— Goal of the exercise —
Scan the listing and copy each line where the word "false" is present.

— Provided records —
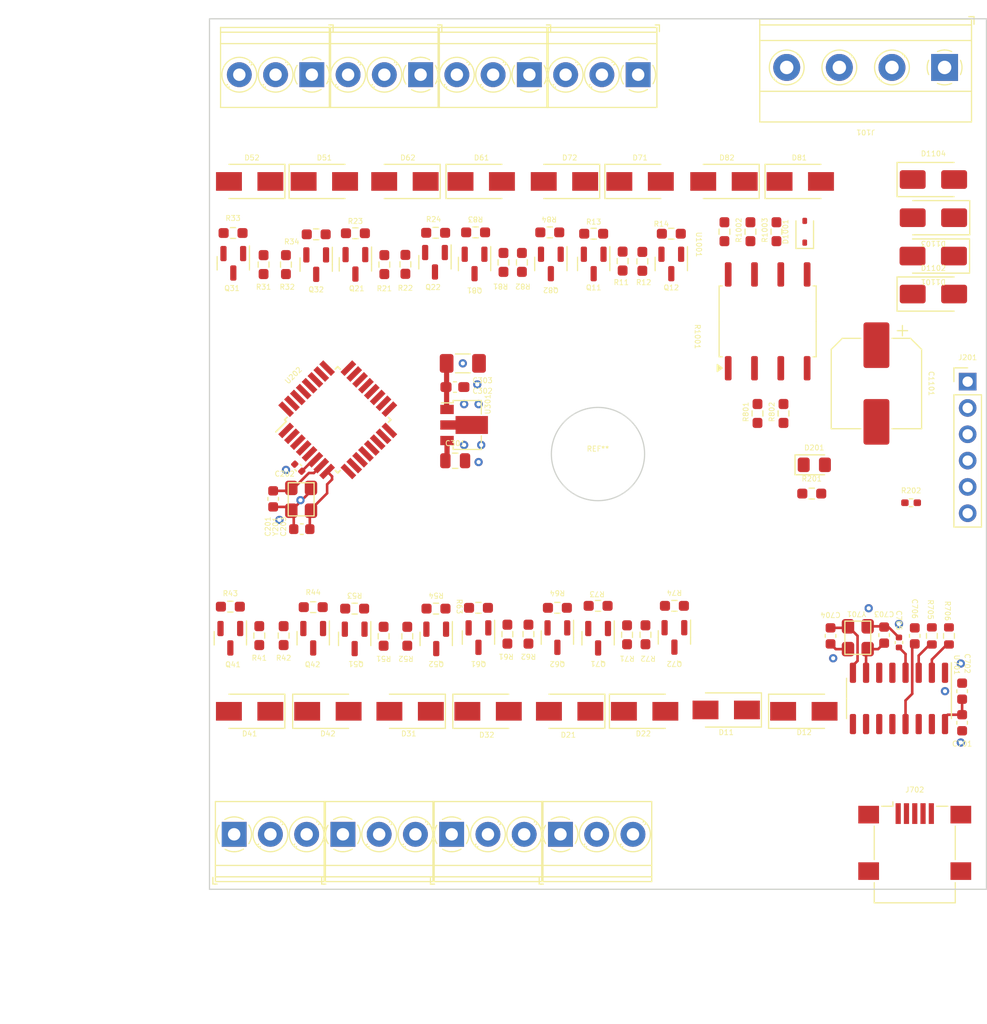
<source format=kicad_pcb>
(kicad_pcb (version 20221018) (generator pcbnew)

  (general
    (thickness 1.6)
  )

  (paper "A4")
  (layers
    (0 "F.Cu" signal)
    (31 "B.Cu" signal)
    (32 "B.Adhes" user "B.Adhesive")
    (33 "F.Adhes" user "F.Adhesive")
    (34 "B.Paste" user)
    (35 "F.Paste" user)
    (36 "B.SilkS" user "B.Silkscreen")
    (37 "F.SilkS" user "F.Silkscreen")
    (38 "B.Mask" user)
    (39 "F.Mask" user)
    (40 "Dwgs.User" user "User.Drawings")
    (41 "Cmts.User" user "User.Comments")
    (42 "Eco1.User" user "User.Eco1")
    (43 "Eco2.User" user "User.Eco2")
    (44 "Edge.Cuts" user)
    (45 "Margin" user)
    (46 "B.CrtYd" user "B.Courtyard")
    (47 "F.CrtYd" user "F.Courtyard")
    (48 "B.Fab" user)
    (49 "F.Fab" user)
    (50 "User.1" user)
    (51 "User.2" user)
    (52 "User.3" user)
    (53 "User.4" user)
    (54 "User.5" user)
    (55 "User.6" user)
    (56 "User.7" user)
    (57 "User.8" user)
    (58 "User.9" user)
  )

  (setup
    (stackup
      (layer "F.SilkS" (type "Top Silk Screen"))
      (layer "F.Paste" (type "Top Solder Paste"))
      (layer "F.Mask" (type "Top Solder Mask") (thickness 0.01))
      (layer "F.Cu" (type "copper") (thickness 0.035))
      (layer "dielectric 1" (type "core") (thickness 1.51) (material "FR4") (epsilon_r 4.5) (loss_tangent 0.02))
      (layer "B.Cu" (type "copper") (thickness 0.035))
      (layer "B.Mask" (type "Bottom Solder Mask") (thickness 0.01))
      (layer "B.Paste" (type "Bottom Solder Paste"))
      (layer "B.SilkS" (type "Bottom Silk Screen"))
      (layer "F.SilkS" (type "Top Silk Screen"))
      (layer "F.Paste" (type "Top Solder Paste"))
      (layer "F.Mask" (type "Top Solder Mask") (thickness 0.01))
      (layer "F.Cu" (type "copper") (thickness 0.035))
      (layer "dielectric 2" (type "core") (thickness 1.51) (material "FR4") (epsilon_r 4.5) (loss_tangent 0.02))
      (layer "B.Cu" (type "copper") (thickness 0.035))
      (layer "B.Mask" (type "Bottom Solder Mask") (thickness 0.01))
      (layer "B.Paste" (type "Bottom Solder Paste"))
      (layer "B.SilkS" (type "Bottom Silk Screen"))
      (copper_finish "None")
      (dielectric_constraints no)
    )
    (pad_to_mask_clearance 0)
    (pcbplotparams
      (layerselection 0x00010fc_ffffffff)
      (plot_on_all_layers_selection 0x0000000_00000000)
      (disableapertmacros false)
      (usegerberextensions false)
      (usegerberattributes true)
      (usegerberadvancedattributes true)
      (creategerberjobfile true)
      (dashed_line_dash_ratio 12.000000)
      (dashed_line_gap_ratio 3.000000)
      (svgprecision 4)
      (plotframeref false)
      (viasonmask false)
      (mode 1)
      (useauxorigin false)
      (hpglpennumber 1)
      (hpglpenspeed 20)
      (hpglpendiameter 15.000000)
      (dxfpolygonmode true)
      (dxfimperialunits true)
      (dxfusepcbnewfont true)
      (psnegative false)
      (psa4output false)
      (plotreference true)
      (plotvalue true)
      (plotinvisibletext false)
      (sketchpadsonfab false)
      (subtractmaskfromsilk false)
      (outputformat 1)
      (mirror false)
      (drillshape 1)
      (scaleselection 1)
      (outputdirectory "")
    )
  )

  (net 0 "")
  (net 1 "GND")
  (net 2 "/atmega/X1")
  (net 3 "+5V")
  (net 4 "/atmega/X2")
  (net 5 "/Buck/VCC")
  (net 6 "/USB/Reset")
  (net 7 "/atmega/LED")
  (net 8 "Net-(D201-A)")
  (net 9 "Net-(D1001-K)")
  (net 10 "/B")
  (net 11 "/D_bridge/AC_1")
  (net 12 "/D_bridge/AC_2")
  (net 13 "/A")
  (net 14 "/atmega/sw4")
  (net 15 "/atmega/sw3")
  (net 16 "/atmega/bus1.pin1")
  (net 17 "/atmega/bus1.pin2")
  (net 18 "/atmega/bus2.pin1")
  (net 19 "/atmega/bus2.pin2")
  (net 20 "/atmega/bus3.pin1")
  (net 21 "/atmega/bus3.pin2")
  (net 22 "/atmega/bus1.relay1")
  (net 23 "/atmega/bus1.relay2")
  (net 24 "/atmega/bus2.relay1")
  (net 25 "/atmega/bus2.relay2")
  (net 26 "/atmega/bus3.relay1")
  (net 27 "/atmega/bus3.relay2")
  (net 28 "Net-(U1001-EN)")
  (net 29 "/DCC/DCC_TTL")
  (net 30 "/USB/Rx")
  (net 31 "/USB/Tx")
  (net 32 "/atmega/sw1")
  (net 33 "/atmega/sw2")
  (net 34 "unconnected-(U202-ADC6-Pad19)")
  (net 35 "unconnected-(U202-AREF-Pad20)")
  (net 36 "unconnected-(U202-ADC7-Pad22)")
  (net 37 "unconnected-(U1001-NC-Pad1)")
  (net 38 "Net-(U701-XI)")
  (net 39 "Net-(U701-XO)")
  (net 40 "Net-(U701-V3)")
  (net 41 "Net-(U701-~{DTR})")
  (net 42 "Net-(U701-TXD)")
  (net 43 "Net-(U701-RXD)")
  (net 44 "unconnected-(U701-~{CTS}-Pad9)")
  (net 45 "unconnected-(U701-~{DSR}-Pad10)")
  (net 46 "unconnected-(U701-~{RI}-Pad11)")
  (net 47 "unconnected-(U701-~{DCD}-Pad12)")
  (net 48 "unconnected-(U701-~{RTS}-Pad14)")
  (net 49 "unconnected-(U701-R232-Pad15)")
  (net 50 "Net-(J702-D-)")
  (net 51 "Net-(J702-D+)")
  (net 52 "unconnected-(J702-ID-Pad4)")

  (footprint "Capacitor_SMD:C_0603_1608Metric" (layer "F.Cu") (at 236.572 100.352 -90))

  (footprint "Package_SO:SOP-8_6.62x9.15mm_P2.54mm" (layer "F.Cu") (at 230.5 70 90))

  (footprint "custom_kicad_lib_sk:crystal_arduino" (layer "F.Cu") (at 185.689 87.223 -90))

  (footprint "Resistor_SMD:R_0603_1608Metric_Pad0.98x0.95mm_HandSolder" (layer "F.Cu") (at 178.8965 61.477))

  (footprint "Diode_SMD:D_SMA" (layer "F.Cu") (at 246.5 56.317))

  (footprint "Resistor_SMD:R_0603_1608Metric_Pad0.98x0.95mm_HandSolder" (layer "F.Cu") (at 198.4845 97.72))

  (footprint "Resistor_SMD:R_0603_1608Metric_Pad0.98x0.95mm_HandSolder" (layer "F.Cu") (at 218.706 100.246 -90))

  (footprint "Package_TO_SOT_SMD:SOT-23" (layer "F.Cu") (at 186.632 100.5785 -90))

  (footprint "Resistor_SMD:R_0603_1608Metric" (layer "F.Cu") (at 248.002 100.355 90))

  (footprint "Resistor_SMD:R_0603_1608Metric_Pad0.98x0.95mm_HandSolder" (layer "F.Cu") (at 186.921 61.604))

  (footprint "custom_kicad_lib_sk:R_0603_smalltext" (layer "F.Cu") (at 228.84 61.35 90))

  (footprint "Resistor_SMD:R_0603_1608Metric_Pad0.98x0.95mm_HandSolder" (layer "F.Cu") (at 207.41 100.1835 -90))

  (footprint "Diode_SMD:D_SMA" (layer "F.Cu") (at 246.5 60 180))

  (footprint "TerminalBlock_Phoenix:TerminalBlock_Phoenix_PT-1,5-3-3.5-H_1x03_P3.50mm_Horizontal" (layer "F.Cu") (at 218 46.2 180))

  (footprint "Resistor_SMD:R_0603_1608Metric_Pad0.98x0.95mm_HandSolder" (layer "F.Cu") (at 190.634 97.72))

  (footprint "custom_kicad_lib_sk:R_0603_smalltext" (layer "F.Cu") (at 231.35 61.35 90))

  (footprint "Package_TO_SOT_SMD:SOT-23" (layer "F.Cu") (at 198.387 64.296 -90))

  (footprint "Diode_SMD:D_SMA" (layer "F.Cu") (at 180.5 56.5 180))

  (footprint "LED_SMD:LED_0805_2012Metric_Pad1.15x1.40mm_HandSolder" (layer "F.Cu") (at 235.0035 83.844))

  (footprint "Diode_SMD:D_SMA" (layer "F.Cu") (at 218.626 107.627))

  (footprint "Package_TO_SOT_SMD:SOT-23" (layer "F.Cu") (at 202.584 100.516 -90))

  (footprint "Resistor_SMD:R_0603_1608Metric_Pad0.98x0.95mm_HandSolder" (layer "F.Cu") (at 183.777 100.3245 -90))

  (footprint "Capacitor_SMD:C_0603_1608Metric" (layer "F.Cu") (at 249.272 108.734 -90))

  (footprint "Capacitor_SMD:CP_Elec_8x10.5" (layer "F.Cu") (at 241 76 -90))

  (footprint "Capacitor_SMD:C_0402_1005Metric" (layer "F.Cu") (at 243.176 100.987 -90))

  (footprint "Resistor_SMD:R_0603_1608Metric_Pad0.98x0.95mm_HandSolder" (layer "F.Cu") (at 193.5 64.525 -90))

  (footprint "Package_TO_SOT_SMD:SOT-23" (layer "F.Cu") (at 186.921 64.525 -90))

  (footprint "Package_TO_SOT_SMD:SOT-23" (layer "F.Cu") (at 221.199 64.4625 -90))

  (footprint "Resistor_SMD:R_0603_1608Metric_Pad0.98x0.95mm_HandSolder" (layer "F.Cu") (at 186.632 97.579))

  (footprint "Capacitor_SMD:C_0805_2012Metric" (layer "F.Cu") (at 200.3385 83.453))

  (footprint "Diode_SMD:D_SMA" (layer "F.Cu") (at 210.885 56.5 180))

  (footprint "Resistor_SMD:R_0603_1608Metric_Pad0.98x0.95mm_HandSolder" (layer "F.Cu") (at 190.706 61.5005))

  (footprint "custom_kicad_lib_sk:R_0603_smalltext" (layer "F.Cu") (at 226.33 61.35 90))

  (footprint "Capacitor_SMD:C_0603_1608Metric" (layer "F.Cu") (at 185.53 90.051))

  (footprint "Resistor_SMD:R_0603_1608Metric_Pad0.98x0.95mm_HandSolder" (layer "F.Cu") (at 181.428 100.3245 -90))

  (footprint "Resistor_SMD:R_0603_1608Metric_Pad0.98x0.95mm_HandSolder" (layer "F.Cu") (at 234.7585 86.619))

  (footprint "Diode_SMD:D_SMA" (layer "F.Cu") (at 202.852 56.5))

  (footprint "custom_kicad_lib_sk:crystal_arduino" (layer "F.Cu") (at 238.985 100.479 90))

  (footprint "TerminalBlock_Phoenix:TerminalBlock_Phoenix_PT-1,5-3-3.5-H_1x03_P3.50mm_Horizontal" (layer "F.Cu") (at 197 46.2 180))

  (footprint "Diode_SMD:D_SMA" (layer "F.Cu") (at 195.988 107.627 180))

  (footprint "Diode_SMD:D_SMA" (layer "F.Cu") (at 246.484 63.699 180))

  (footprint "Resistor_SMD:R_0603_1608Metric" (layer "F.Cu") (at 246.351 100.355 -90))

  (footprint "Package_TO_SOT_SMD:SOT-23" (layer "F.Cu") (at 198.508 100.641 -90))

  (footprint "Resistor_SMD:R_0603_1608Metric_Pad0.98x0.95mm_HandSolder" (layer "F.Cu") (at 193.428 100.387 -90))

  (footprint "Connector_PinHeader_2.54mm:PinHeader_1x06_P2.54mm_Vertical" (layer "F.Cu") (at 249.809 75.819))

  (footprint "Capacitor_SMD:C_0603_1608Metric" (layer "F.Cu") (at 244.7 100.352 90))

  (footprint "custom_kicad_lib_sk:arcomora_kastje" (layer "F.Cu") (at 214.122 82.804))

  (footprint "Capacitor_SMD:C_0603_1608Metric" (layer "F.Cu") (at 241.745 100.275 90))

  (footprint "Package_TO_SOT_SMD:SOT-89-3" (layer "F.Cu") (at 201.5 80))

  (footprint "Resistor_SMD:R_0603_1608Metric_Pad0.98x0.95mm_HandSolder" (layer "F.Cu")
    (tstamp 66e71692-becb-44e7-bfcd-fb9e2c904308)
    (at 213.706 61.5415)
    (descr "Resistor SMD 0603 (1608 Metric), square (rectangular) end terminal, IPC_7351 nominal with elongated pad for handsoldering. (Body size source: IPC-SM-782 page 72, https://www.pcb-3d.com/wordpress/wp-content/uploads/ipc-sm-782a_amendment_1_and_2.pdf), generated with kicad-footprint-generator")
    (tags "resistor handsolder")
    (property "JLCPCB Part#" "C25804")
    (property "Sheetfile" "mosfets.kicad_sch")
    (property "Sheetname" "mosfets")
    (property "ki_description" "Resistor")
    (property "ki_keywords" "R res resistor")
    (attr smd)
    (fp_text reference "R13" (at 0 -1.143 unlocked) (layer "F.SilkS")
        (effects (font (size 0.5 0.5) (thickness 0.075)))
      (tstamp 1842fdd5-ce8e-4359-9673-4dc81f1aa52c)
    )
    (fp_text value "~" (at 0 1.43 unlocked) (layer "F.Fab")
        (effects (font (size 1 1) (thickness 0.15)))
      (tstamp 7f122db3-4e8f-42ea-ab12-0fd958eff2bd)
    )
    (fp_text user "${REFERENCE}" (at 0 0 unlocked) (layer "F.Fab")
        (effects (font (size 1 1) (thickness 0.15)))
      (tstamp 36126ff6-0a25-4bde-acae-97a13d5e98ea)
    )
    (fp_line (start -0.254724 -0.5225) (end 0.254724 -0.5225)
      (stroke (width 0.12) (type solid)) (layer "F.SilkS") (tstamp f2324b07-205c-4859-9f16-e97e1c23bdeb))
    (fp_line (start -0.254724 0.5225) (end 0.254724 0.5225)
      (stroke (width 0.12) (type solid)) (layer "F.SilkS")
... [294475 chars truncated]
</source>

— Exercise output —
      (disableapertmacros false)
      (usegerberextensions false)
      (plotframeref false)
      (viasonmask false)
      (useauxorigin false)
      (psnegative false)
      (psa4output false)
      (plotinvisibletext false)
      (sketchpadsonfab false)
      (subtractmaskfromsilk false)
      (mirror false)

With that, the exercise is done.